Awalnya mulai dari yang kecil. Seperti di teori. Dan perlahan teori itu kembali menunjukkan kebenaran. Berlama-lama disana, munculkan kenyamanan. Al Quran sudah perlahan ditinggalkan. Shalat malam mulai terlupakan. Bahkan shalat fardhu jadi keteteran. Parah jika kenyamanan itu dianggap kenikmatan yang Allah ridhoi. Parah!

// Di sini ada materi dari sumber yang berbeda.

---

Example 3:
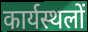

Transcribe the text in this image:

कार्यस्थलों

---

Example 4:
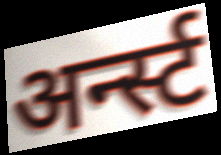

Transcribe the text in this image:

अर्न्स्ट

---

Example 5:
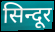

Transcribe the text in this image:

सिन्दूरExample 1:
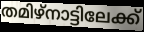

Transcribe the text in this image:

തമിഴ്നാട്ടിലേക്ക്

Diantara dosa-dosa yang besar, pastilah menyepelekan dosa kecil adalah salah satu diantara hal yang membuatnya jadi besar. Logis.
-------------------------------------------------------------------------------------------------------
Halaqoh Tahfizh saat itu, Allah mempertemukan dengan Ust Ami. Seorang pimpinan Pondok Pesantren Tahfizh dari Baleendah

"Ustadz, saya merasa terlalu banyak dosa untuk tilawah. Ngerasa tidak pantas memegang kitab Allah yang suci ini", kataku saat itu.

"Justru ketika kita merasa jauh dari Allah, harusnya makin banyak tilawah. Al Quran bukan diturunkan untuk orang-orang suci, namun untuk mereka yang senantiasa ingin mensucikan diri"

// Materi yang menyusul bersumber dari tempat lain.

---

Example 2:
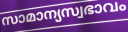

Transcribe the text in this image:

സാമാന്യസ്വഭാവം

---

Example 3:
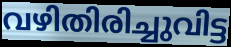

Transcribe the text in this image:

വഴിതിരിച്ചുവിട്ട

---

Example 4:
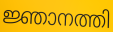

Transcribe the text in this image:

ജ്ഞാനത്തി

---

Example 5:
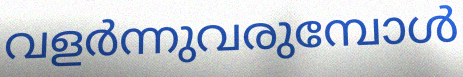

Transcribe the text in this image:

വളർന്നുവരുമ്പോൾ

---------------------------------------------------------

dimalam penuh bintang
di atas sajadah yang kubentang
sedu sedan sendiri
mengaduh pada Yang Maha Kuasa
betapa naif diriku ini hidup tanpa ingat pada-Mu
urat nadi pun tahu aku hampa..

di malam penuh bintang
di bawah sinar bulan purnama
kupasrahkan semua
keluh kesah yang aku rasa
sesak dadaku
menangis pilu
saat ku urai dosa-dosaku..
dihadapan-MU ku tiada artinya............

doa kalbu tak bisa aku bendung
deras bak hujan di gunung sahara
hatiku yang gersang........
terasa oleh tenteram...

hanya Engkau yang tahu siapa aku
tetapkanlah seperti malam ini
sucikan diriku selama-lamanya.......

DOA KALBUKU......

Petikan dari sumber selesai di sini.